YOUR TASK =
Line count for the string "Erden": state how many lines in the records below hold it, giving only the number.
┌─ INFORMATION
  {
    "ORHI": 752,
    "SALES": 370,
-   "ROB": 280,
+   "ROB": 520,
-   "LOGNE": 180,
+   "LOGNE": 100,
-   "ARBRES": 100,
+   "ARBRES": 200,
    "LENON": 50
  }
└─
┌─ INFORMATION
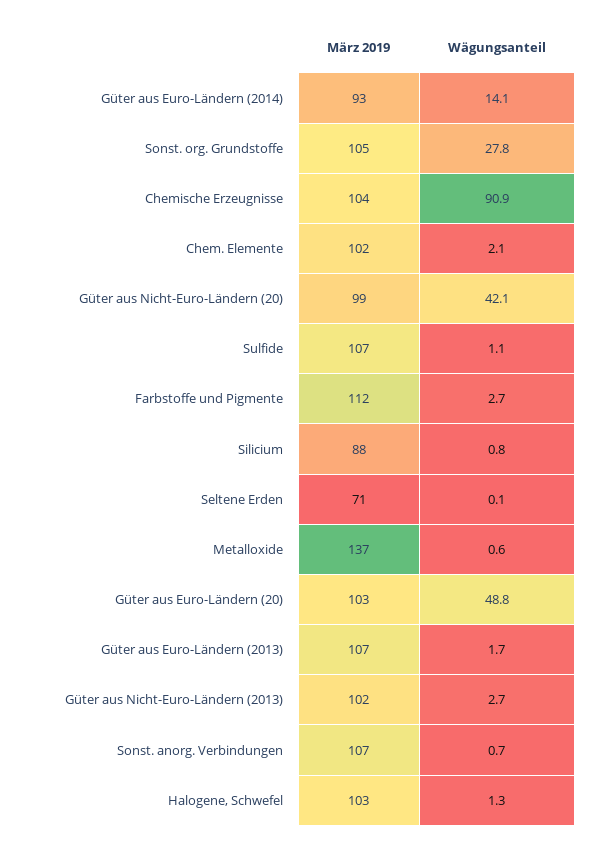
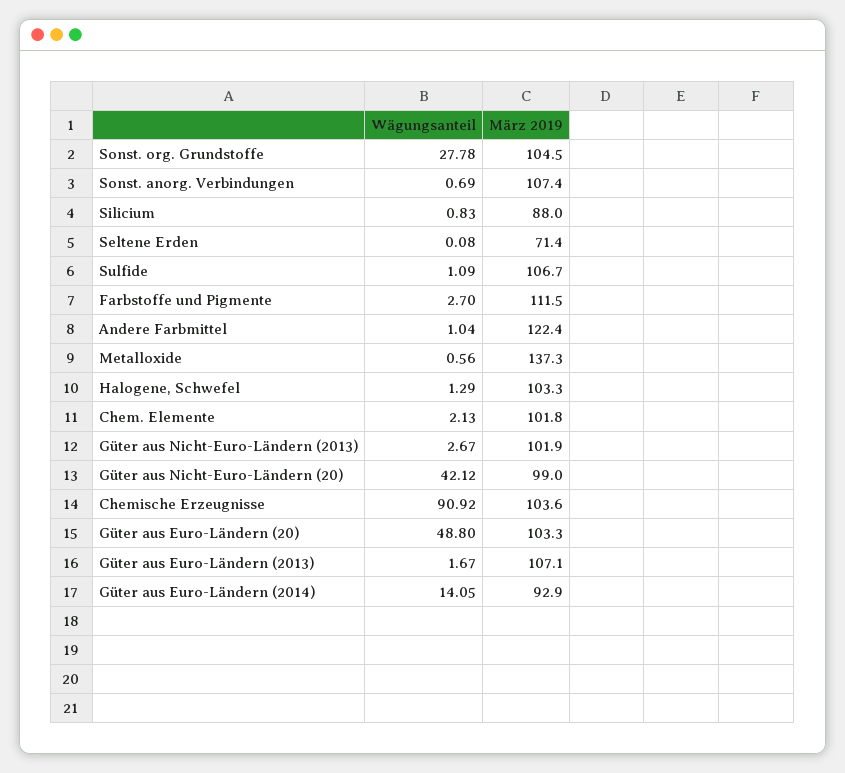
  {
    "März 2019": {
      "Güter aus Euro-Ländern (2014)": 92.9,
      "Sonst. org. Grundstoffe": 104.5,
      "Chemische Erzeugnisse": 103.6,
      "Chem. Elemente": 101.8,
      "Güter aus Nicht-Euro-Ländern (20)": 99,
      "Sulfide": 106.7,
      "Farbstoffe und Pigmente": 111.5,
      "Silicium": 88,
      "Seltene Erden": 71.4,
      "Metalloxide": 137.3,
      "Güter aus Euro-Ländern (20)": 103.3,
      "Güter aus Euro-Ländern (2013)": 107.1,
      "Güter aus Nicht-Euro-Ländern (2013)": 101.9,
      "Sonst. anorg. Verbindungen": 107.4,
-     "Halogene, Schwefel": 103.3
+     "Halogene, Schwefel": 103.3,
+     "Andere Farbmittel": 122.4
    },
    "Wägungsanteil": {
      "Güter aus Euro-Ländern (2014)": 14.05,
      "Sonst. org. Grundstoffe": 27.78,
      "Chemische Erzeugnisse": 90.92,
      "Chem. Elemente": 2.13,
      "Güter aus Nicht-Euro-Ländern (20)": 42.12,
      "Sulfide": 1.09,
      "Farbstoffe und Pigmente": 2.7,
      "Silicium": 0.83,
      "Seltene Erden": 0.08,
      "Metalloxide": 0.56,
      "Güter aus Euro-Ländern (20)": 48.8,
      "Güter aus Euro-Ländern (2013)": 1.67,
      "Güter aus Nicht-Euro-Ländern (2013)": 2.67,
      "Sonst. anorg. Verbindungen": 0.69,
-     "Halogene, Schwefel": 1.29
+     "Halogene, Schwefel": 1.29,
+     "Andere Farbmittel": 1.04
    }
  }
└─
┌─ INFORMATION
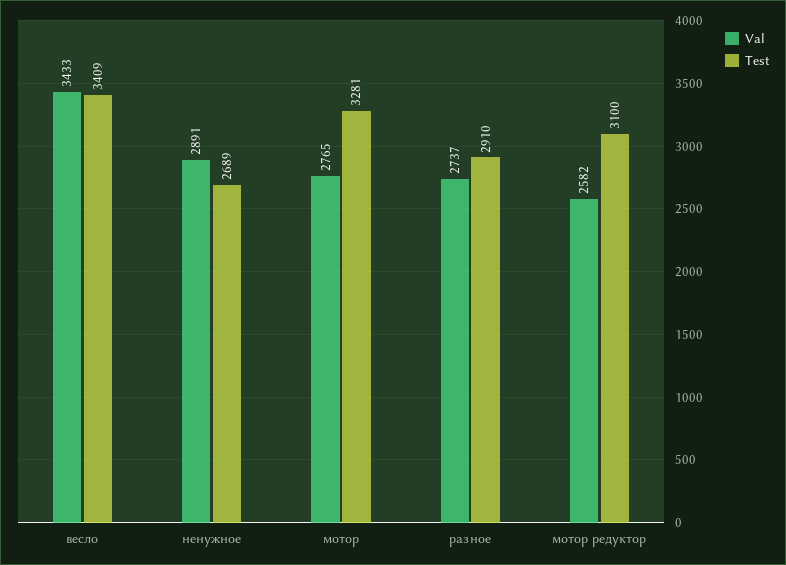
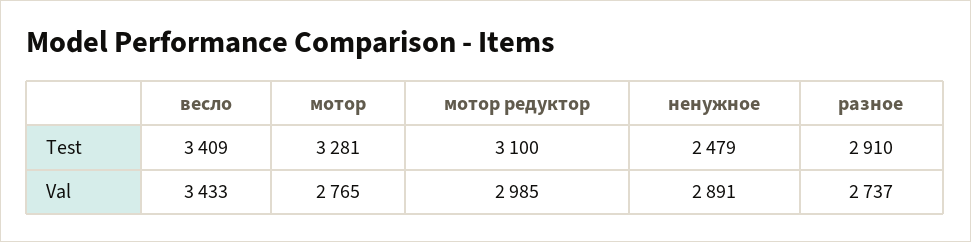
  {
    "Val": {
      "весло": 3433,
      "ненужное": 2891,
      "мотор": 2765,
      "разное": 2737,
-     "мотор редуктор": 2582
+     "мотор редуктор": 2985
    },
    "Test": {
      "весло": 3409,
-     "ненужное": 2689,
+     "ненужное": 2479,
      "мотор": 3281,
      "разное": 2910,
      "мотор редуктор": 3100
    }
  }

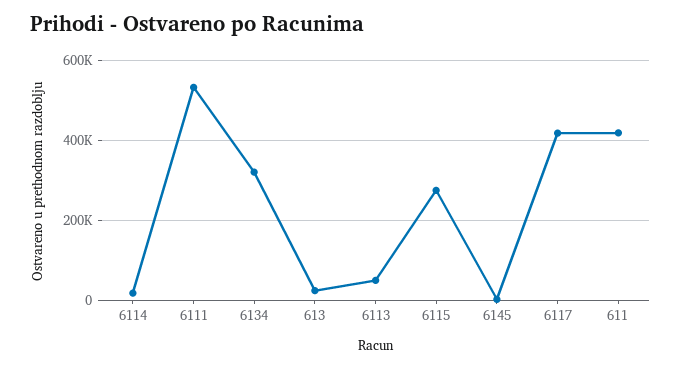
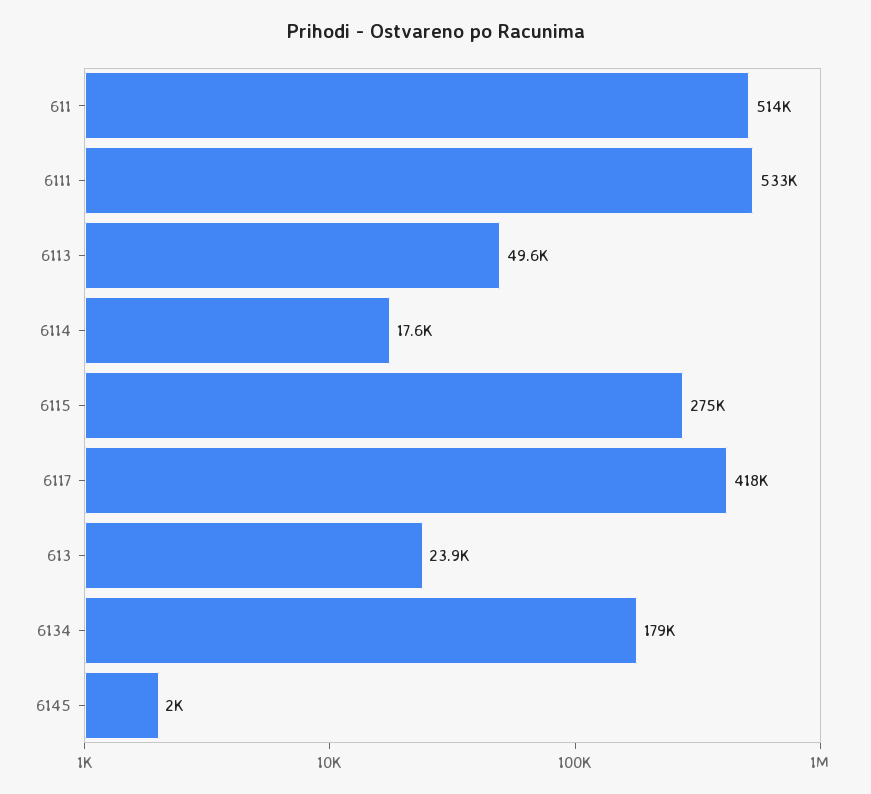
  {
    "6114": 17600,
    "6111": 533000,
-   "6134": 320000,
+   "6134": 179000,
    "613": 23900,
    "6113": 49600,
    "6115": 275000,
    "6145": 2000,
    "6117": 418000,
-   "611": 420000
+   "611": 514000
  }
└─
RESULT OF THE EXERCISE =
2